● Directive A
Arrange the entries below as a Markdown table with the columns Row and Line. Cover everything from the start of the entries down to the line containing "Willkommen beim asbn –", with both ends included, skipping blank lines and leaving out the pictures.

● Document extract
Video: Tyler Beattie (C08) talks about his favorite Northwestern student theater experiences and then plays one of his musical adaptations on the piano. For more video visit our channel on YouTube.

A performance studies major who doesn't like performing, Tyler Beattie directed his first production sophomore year and hasn't looked back since. He's gone on to direct nine shows at Northwestern, including the 66th annual Dolphin Show, Carousel, last winter.

Just don't ask him to put up The Glass Menagerie anytime soon. "I'm not as interested in pieces that are very naturalistic, like people talking around a table," says the senior from Brookfield, Wis. "I like doing work that's more visual and functions in a world that's a little off-center from our own."

Those interests have compelled him to tackle plays and musicals with noticeably darker themes. In Carousel he had the unenviable task of making an abusive main character appear sympathetic, and in The Sandman he created a world where a man is continually haunted by a monster — in his dreams.

But he enjoys taking on lighter fare as well. A big fan of Rudyard Kipling since he was a child, Beattie adapted several of The Jungle Book author's short stories into a musical called Just So. The production was so successful on campus that he later directed it again professionally at a children's theater in Wilmette.

And when Tony Award–winning playwright George Furth (C55) came to Northwestern to see a student-produced production of Company, the musical he co-wrote with Stephen Sondheim, he interrupted his own question-and-answer session to praise Beattie for the way he staged the show.

"I'm always very critical of myself," Beattie says. "So to get some validation from someone I respect, that was pretty cool."

Beattie says he can't envision a future that doesn't involve "creating."

"I just hope that I'll be able to contribute to the world in a way that's artistic and that's more than just putting on a show," he says. "I think that's what Northwestern theater is about, and I hope that's what my life becomes about."

● Directive B
Reproduce word for word everything in the profile of Tyler Beattie above from "And when Tony" down to "staged the show.".

● Supplied material
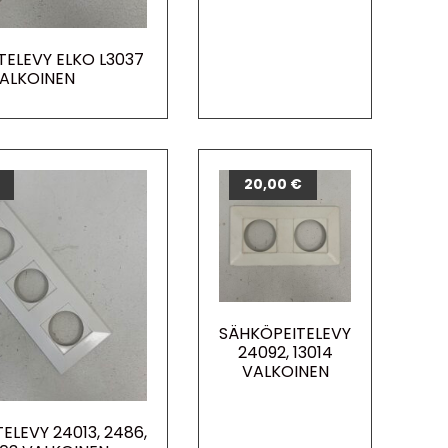
TELEVY ELKO L3037
ALKOINEN
20,00
€
SÄHKÖPEITELEVY
24092, 13014
VALKOINEN
ELEVY 24013, 2486,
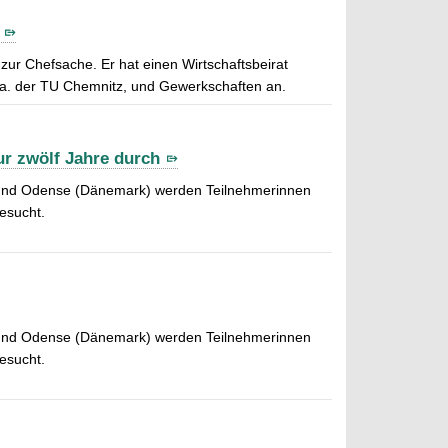
ur Chefsache. Er hat einen Wirtschaftsbeirat
 a. der TU Chemnitz, und Gewerkschaften an.
ur zwölf Jahre durch
 und Odense (Dänemark) werden Teilnehmerinnen
esucht.
 und Odense (Dänemark) werden Teilnehmerinnen
esucht.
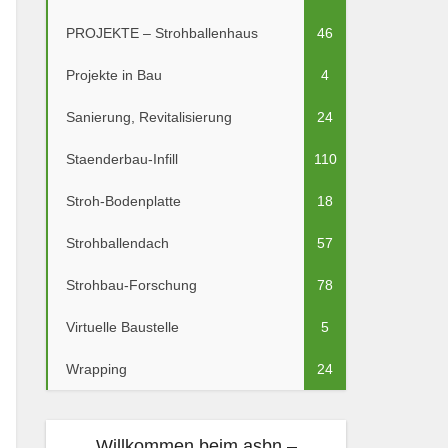
PROJEKTE – Strohballenhaus
46
Projekte in Bau
4
Sanierung, Revitalisierung
24
Staenderbau-Infill
110
Stroh-Bodenplatte
18
Strohballendach
57
Strohbau-Forschung
78
Virtuelle Baustelle
5
Wrapping
24
Willkommen beim asbn –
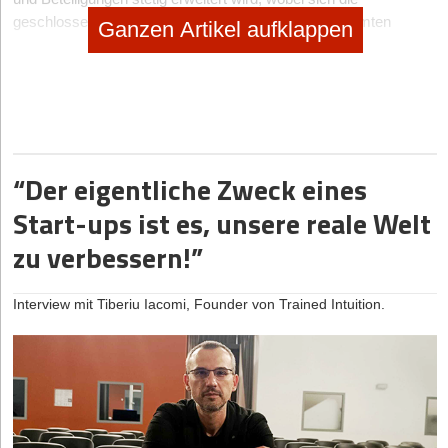
geschlossenen Kooperationen stark auf einen bestimmten
Ganzen Artikel aufklappen
Bereich fokussieren. Auf diese Weise schließt ein solches
Unternehmen mit Buy & Build Strategie irgendwann die gesamte
Wertschöpfungskette mit ein, von der Entwicklung und
Forschung zu neuen Produkten und Dienstleistungen, über die
Produktion bis hin zum Marketing und Vertrieb.
“Der eigentliche Zweck eines
Start-ups ist es, unsere reale Welt
zu verbessern!”
Interview mit Tiberiu Iacomi, Founder von Trained Intuition.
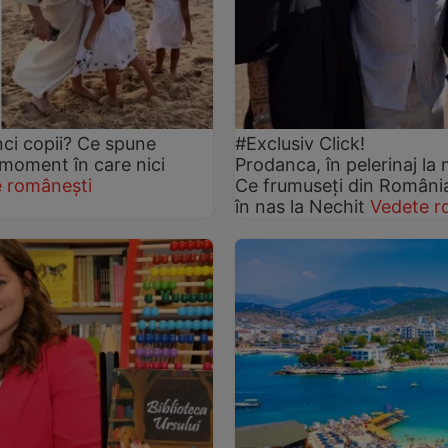
nci copii? Ce spune
#Exclusiv Click!
 moment în care nici
Prodanca, în pelerinaj la 
 românești
Ce frumuseți din România 
în nas la Nechit
Vedete r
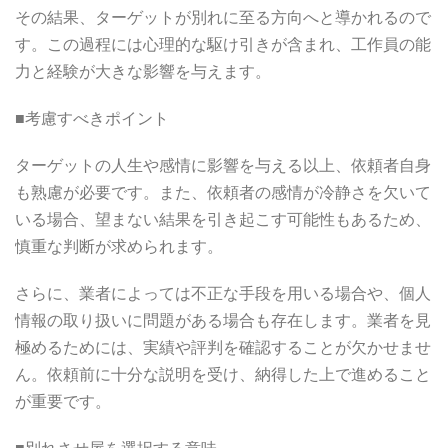
その結果、ターゲットが別れに至る方向へと導かれるので
す。この過程には心理的な駆け引きが含まれ、工作員の能
力と経験が大きな影響を与えます。
■考慮すべきポイント
ターゲットの人生や感情に影響を与える以上、依頼者自身
も熟慮が必要です。また、依頼者の感情が冷静さを欠いて
いる場合、望まない結果を引き起こす可能性もあるため、
慎重な判断が求められます。
さらに、業者によっては不正な手段を用いる場合や、個人
情報の取り扱いに問題がある場合も存在します。業者を見
極めるためには、実績や評判を確認することが欠かせませ
ん。依頼前に十分な説明を受け、納得した上で進めること
が重要です。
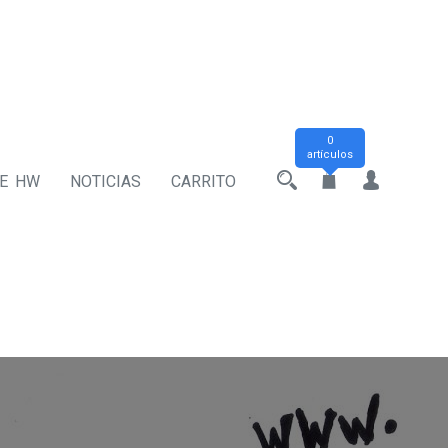
0
artículos
DE HW
NOTICIAS
CARRITO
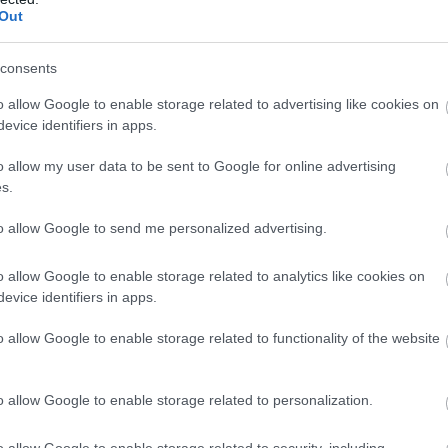
Out
consents
o allow Google to enable storage related to advertising like cookies on
evice identifiers in apps.
o allow my user data to be sent to Google for online advertising
s.
to allow Google to send me personalized advertising.
o allow Google to enable storage related to analytics like cookies on
evice identifiers in apps.
o allow Google to enable storage related to functionality of the website
o allow Google to enable storage related to personalization.
o allow Google to enable storage related to security, including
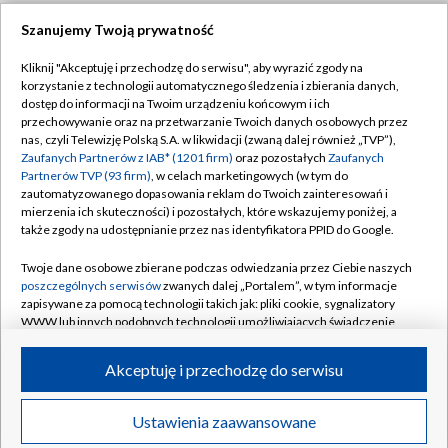
Szanujemy Twoją prywatność
Dołącz do nas:
Kliknij "Akceptuję i przechodzę do serwisu", aby wyrazić zgody na
korzystanie z technologii automatycznego śledzenia i zbierania danych,
TVP
dostęp do informacji na Twoim urządzeniu końcowym i ich
Abonament TVP
przechowywanie oraz na przetwarzanie Twoich danych osobowych przez
Regulamin TVP
nas, czyli Telewizję Polską S.A. w likwidacji (zwaną dalej również „TVP”),
Emisja w TVP
Zaufanych Partnerów z IAB* (1201 firm)
oraz pozostałych
Zaufanych
Polityka prywatności
Partnerów TVP (93 firm)
, w celach marketingowych (w tym do
Centrum informacji TVP
Moje zgody
zautomatyzowanego dopasowania reklam do Twoich zainteresowań i
mierzenia ich skuteczności) i pozostałych, które wskazujemy poniżej, a
Naziemna Telewizja Cyfrowa
Pomoc
także zgody na udostępnianie przez nas identyfikatora PPID do Google.
Sklep TVP
Biuro reklamy
Twoje dane osobowe zbierane podczas odwiedzania przez Ciebie naszych
Rada Programowa
poszczególnych serwisów
zwanych dalej „Portalem”, w tym informacje
Kontakt
zapisywane za pomocą technologii takich jak: pliki cookie, sygnalizatory
System NOS
WWW lub innych podobnych technologii umożliwiających świadczenie
dopasowanych i bezpiecznych usług, personalizację treści oraz reklam,
Informacje o nadawcy
Kanały
udostępnianie funkcji mediów społecznościowych oraz analizowanie
Akceptuję i przechodzę do serwisu
ruchu w Internecie.
Program dla prasy
©2026 Telewizja Polska S.A. w likwidacji
Biuro Reklamy
Twoje dane osobowe zbierane podczas odwiedzania przez Ciebie
Ustawienia zaawansowane
poszczególnych serwisów
na Portalu, takie jak adresy IP, identyfikatory
Ogłoszenie przetargowe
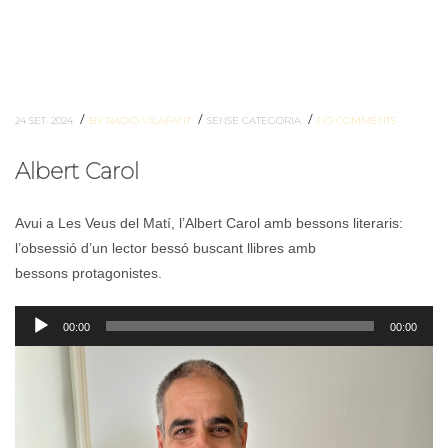
/
/
/
24 SET. 2024
BY RADIO VILAFANT
SENSE CATEGORIA
NO COMMENTS
Albert Carol
Avui a Les Veus del Matí, l’Albert Carol amb bessons literaris:
l’obsessió d’un lector bessó buscant llibres amb
bessons protagonistes.
Reproductor
00:00
00:00
d'àudio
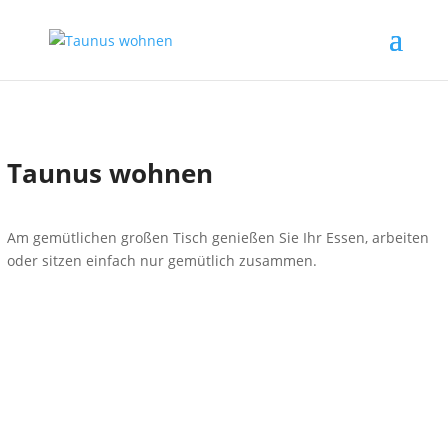
Taunus wohnen
Am gemütlichen großen Tisch genießen Sie Ihr Essen, arbeiten
oder sitzen einfach nur gemütlich zusammen.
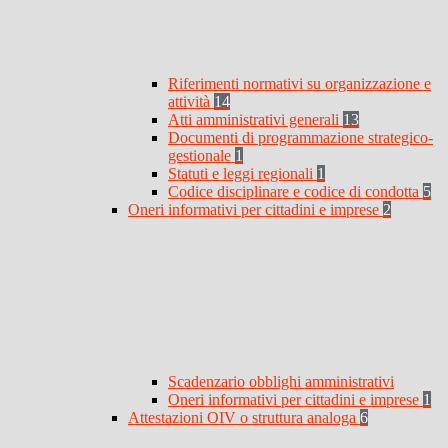
Riferimenti normativi su organizzazione e
attività
14
Atti amministrativi generali
13
Documenti di programmazione strategico-
gestionale
1
Statuti e leggi regionali
1
Codice disciplinare e codice di condotta
5
Oneri informativi per cittadini e imprese
2
Scadenzario obblighi amministrativi
Oneri informativi per cittadini e imprese
1
Attestazioni OIV o struttura analoga
6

● Exercise solution A
| Row | Line |
|---|---|
| 1 | TELEVY ELKO L3037 |
| 2 | ALKOINEN |
| 3 | 20,00 |
| 4 | € |
| 5 | SÄHKÖPEITELEVY |
| 6 | 24092, 13014 |
| 7 | VALKOINEN |
| 8 | ELEVY 24013, 2486, |
| 9 | ur Chefsache. Er hat einen Wirtschaftsbeirat |
| 10 |  a. der TU Chemnitz, und Gewerkschaften an. |
| 11 | ur zwölf Jahre durch |
| 12 |  und Odense (Dänemark) werden Teilnehmerinnen |
| 13 | esucht. |
| 14 |  und Odense (Dänemark) werden Teilnehmerinnen |
| 15 | esucht. |
| 16 | PROJEKTE – Strohballenhaus |
| 17 | 46 |
| 18 | Projekte in Bau |
| 19 | 4 |
| 20 | Sanierung, Revitalisierung |
| 21 | 24 |
| 22 | Staenderbau-Infill |
| 23 | 110 |
| 24 | Stroh-Bodenplatte |
| 25 | 18 |
| 26 | Strohballendach |
| 27 | 57 |
| 28 | Strohbau-Forschung |
| 29 | 78 |
| 30 | Virtuelle Baustelle |
| 31 | 5 |
| 32 | Wrapping |
| 33 | 24 |
| 34 | Willkommen beim asbn – |

● Exercise solution B
And when Tony Award–winning playwright George Furth (C55) came to Northwestern to see a student-produced production of Company, the musical he co-wrote with Stephen Sondheim, he interrupted his own question-and-answer session to praise Beattie for the way he staged the show.